Information supplied >>
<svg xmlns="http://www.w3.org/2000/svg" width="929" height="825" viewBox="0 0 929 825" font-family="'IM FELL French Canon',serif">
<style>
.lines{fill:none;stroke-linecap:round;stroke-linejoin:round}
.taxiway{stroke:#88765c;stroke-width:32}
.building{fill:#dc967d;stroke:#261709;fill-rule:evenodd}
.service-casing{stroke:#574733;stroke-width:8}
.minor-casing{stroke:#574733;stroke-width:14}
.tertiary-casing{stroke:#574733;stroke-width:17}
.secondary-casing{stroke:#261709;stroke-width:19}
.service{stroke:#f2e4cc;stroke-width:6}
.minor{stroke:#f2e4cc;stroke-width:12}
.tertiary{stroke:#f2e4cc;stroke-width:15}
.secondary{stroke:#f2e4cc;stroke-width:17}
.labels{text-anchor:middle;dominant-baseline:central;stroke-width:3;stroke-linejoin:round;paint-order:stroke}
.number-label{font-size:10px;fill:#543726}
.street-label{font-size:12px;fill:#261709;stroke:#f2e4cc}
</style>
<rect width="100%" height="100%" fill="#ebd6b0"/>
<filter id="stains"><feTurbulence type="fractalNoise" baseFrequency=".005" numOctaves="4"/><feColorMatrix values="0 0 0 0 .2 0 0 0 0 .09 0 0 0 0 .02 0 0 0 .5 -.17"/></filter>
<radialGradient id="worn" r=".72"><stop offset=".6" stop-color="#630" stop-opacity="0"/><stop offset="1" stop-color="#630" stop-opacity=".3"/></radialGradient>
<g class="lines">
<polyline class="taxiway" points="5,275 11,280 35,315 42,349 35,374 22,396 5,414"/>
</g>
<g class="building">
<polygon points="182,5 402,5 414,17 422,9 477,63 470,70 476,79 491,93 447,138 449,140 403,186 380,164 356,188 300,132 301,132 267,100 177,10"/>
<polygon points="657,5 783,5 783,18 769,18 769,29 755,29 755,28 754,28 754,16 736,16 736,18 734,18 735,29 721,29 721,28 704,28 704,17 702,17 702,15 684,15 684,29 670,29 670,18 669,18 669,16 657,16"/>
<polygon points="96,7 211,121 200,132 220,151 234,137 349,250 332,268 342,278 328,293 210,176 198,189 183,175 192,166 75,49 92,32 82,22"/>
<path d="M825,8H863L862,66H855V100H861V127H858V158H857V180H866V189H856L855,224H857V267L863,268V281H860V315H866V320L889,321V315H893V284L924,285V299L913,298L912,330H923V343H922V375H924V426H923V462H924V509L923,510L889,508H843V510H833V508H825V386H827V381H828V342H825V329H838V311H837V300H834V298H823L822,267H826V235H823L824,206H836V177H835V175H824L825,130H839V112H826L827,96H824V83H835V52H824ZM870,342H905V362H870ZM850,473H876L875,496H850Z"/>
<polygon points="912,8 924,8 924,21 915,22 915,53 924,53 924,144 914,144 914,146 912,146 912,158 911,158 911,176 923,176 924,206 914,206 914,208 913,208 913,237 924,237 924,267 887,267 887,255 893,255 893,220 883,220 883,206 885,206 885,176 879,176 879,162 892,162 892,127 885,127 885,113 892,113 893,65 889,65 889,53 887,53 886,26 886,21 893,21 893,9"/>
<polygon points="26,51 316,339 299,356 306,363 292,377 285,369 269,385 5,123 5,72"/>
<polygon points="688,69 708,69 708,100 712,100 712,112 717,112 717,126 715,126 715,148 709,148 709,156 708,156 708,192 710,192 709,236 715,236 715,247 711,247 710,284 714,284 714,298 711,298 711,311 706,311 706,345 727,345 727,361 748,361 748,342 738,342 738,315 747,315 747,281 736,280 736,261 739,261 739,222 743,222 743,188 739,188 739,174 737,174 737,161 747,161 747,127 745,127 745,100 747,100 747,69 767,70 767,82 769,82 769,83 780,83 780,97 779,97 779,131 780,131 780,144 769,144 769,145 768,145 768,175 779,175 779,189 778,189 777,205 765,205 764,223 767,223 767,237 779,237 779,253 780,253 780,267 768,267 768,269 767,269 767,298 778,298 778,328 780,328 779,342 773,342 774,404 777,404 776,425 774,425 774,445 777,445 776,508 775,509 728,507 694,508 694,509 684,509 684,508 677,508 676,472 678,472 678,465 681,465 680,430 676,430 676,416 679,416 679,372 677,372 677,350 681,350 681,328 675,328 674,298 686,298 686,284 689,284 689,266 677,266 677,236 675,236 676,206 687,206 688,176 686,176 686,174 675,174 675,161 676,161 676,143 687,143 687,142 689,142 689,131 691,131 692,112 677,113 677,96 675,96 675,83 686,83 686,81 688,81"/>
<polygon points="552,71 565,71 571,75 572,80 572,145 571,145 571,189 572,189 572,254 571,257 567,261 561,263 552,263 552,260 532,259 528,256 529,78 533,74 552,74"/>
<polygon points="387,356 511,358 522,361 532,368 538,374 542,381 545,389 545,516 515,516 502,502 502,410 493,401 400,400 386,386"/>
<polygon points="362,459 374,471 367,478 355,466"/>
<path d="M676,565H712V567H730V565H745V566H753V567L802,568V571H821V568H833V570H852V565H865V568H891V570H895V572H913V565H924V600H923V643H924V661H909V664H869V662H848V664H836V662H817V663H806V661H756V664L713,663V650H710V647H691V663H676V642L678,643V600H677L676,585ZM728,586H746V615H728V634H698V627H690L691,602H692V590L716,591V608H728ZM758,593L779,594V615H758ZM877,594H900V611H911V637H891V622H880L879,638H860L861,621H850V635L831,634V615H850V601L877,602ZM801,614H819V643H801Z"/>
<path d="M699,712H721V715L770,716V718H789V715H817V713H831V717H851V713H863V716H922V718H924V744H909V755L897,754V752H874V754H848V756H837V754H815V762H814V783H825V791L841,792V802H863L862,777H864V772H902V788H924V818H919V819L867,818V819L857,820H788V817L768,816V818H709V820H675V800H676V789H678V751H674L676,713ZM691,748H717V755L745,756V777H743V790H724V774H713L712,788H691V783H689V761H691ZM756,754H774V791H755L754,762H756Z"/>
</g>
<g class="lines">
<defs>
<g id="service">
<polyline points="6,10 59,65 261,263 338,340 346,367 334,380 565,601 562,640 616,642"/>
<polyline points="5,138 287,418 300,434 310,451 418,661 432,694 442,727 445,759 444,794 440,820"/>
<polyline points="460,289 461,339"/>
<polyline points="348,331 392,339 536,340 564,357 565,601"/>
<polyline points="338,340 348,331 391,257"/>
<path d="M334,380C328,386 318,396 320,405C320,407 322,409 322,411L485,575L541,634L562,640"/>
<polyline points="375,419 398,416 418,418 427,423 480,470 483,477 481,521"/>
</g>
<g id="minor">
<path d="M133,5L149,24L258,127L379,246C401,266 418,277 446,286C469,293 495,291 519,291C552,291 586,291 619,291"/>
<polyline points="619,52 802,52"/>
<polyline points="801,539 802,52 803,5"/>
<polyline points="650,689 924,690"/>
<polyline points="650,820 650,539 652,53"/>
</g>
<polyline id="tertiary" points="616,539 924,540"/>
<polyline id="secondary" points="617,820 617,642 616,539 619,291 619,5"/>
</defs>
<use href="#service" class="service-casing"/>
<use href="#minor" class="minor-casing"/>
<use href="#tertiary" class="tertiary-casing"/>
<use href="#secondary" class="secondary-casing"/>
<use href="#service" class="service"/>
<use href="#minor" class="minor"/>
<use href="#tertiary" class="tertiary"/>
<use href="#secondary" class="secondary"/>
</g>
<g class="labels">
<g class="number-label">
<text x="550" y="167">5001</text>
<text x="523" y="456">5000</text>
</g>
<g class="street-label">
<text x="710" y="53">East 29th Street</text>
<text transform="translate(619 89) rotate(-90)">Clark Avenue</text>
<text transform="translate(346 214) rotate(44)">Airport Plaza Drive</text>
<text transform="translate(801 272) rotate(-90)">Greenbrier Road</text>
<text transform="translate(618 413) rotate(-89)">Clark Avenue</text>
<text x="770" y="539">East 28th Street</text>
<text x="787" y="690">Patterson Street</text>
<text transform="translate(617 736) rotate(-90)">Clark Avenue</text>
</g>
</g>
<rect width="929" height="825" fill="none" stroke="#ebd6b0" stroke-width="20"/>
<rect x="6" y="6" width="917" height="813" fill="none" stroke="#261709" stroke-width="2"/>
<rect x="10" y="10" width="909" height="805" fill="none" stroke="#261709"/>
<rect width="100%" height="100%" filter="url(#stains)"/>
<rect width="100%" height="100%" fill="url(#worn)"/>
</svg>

Problem statement >> The answer consists of every line above in which the word "worn" occurs.

Problem solution >>
<radialGradient id="worn" r=".72"><stop offset=".6" stop-color="#630" stop-opacity="0"/><stop offset="1" stop-color="#630" stop-opacity=".3"/></radialGradient>
<rect width="100%" height="100%" fill="url(#worn)"/>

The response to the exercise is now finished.